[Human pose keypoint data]
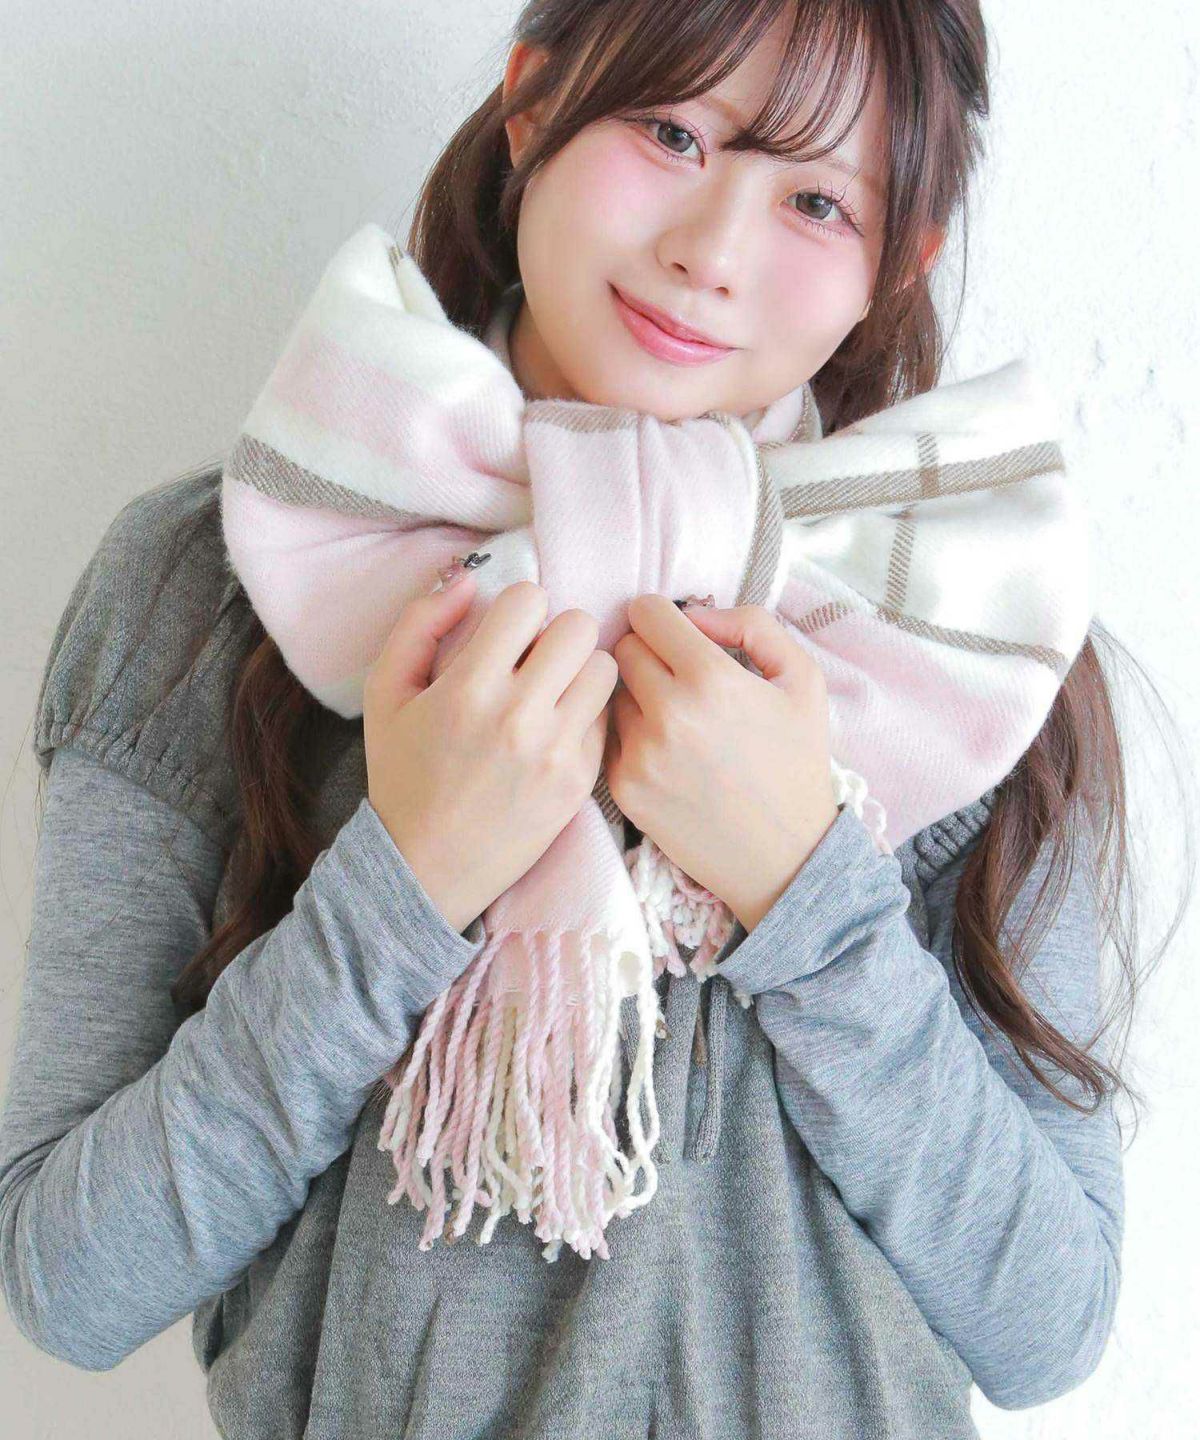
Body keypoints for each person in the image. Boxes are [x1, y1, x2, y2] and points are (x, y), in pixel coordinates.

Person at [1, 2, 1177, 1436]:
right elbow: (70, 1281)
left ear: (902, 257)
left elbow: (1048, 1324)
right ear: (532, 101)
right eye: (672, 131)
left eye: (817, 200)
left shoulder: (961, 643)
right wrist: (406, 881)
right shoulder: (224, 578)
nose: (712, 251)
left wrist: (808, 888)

* * *

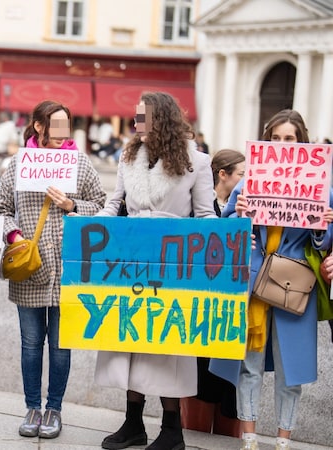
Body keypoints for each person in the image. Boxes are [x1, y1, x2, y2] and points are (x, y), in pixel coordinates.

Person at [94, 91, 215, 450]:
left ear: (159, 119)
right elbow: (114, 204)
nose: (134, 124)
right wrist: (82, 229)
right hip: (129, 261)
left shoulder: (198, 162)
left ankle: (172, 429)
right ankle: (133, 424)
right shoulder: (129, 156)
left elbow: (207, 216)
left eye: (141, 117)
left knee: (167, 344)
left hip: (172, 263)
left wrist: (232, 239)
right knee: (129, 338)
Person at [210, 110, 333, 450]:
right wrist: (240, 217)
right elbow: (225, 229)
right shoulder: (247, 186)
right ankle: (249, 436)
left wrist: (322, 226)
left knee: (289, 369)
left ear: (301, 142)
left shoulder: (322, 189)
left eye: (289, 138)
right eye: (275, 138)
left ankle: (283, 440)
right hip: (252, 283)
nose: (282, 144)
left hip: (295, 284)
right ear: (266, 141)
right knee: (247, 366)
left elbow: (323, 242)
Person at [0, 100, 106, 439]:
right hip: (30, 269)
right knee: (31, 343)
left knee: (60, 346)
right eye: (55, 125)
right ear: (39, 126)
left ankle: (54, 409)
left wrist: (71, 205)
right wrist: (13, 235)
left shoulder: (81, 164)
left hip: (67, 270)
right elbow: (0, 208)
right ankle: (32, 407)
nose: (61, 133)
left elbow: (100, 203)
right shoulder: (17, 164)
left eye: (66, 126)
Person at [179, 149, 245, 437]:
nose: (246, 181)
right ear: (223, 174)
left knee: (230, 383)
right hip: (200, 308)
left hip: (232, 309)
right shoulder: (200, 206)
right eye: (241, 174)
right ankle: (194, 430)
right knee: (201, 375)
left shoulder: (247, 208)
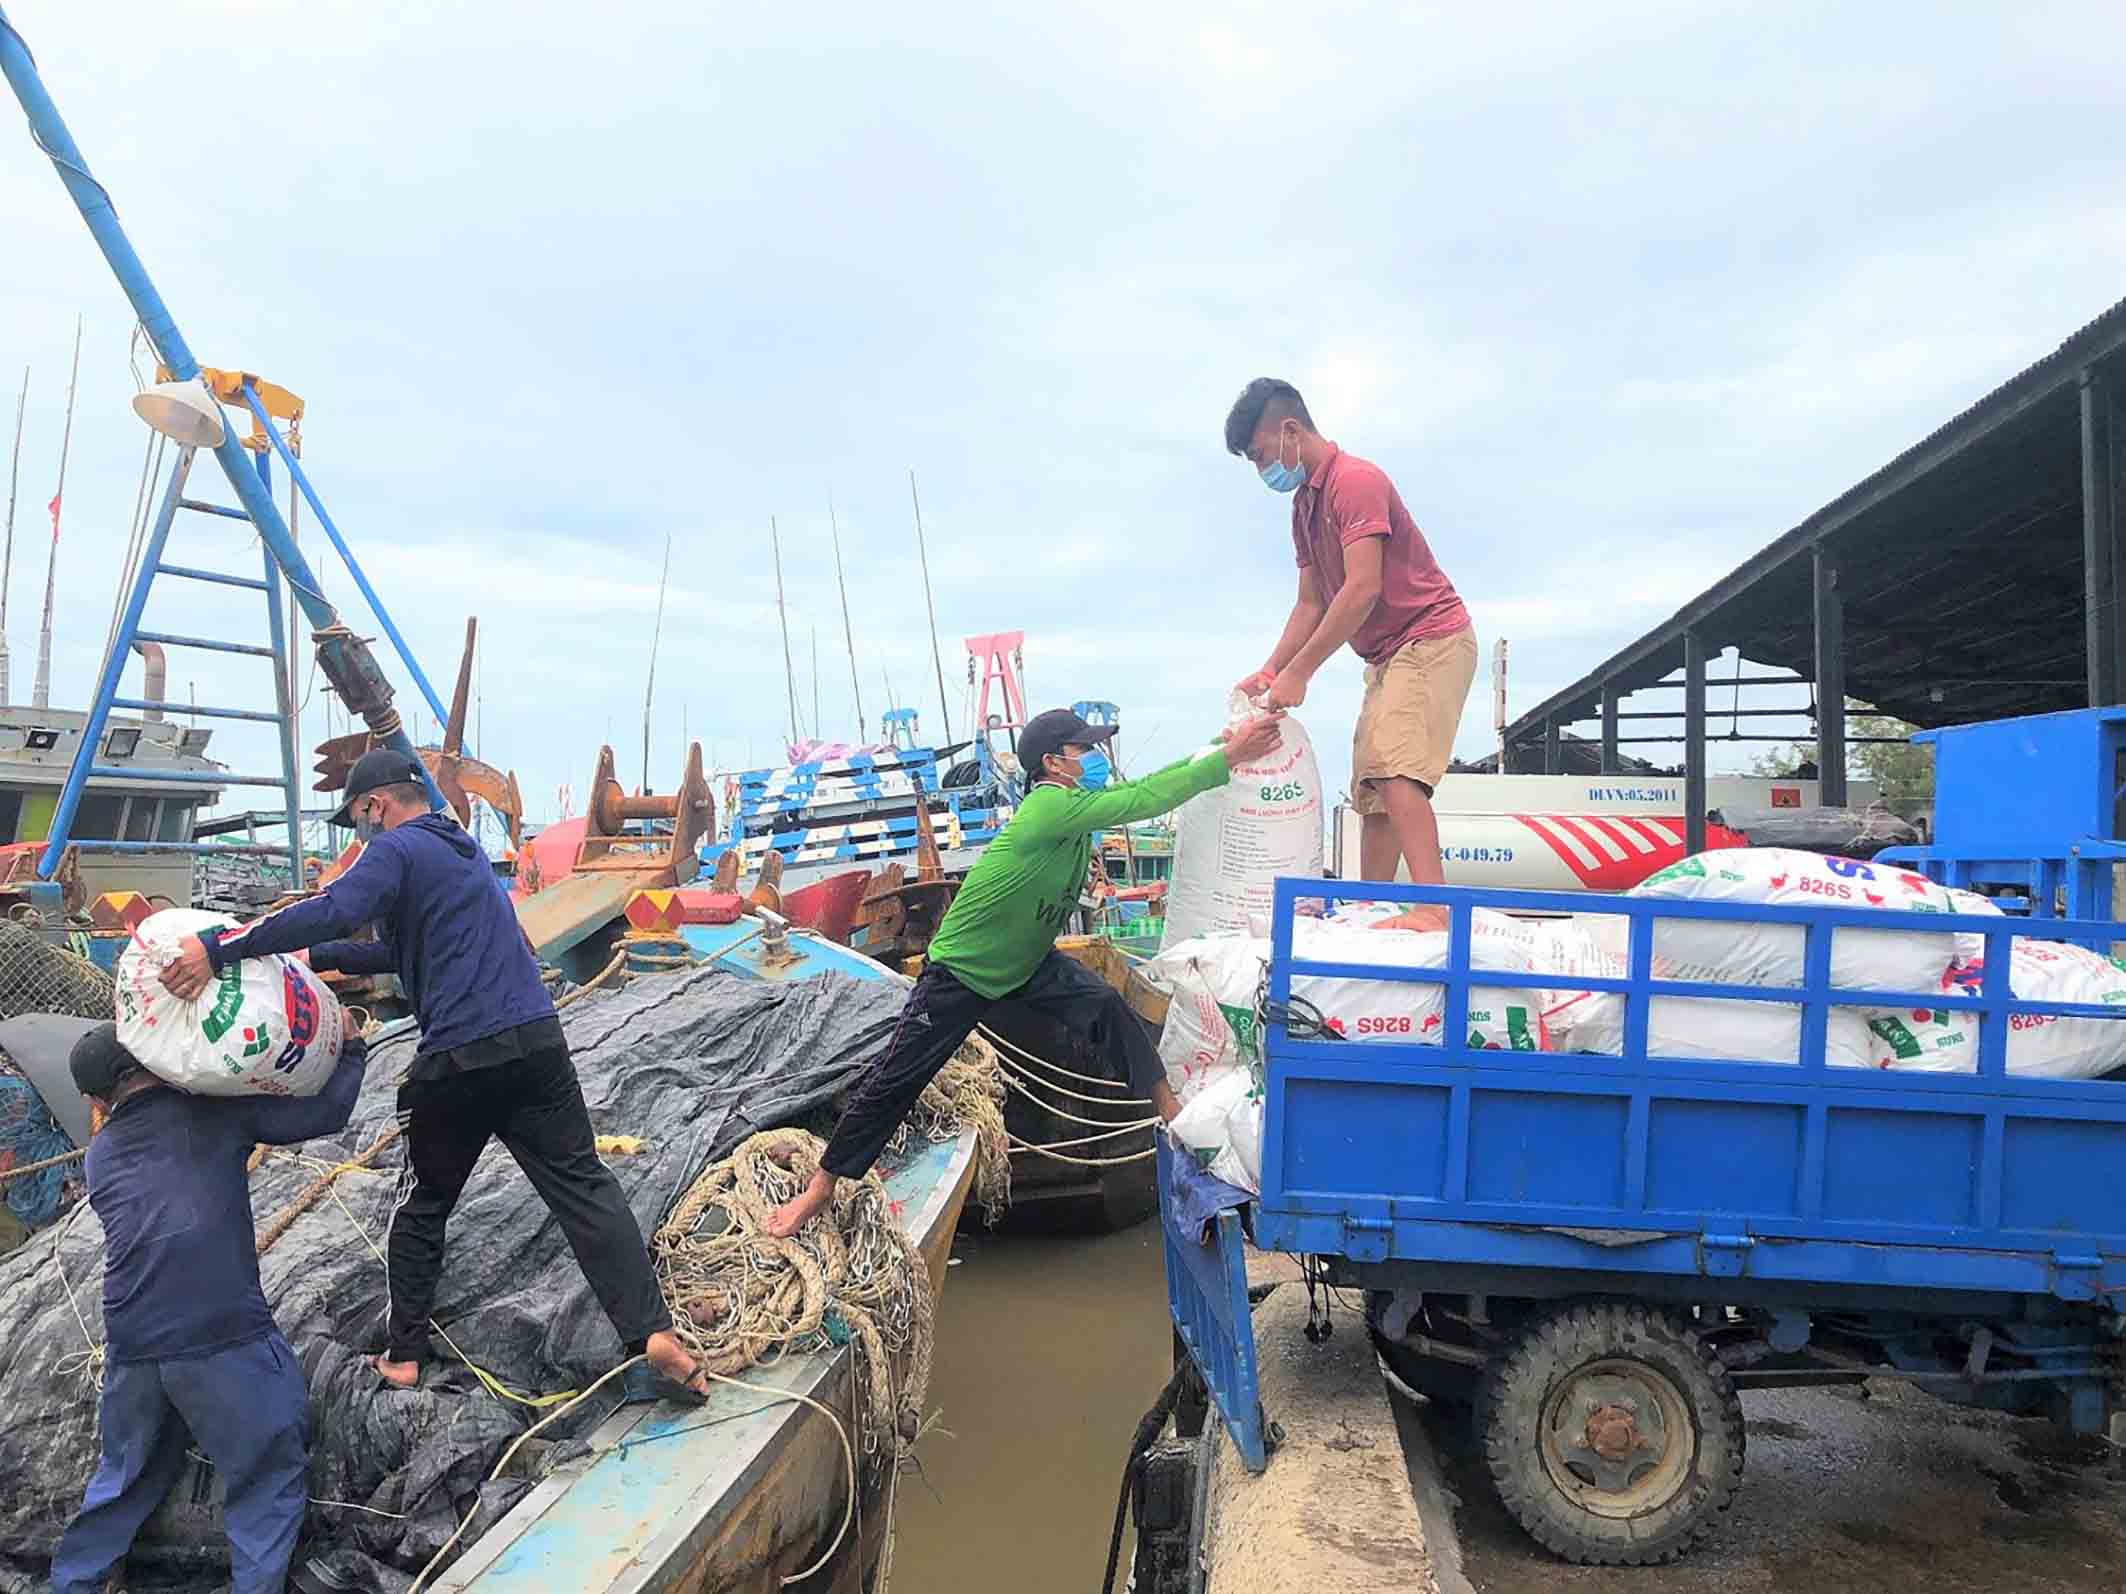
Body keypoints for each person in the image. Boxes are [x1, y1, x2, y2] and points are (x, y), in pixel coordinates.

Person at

---

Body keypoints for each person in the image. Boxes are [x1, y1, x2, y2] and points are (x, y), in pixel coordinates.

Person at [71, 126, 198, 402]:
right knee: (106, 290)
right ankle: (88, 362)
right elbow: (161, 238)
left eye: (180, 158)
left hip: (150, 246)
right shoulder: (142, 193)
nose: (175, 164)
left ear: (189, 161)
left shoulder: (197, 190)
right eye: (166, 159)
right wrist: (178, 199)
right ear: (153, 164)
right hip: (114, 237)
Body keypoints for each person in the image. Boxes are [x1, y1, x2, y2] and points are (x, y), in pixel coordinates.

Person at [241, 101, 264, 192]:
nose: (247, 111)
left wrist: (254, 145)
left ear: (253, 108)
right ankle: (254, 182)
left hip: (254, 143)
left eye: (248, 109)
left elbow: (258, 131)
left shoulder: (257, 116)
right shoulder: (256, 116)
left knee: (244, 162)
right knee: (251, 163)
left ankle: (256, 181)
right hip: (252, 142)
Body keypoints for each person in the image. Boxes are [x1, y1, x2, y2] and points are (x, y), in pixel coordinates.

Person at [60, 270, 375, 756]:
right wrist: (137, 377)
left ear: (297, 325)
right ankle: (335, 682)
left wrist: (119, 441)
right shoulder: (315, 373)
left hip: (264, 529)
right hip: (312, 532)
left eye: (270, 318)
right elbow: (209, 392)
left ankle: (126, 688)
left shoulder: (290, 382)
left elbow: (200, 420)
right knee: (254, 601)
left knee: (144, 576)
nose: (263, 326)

● **EXERCISE INSTRUCTIONS**
Please give the number of lines above that hold the word "ankle", and only that number.

● **YOUR SOLUTION**
12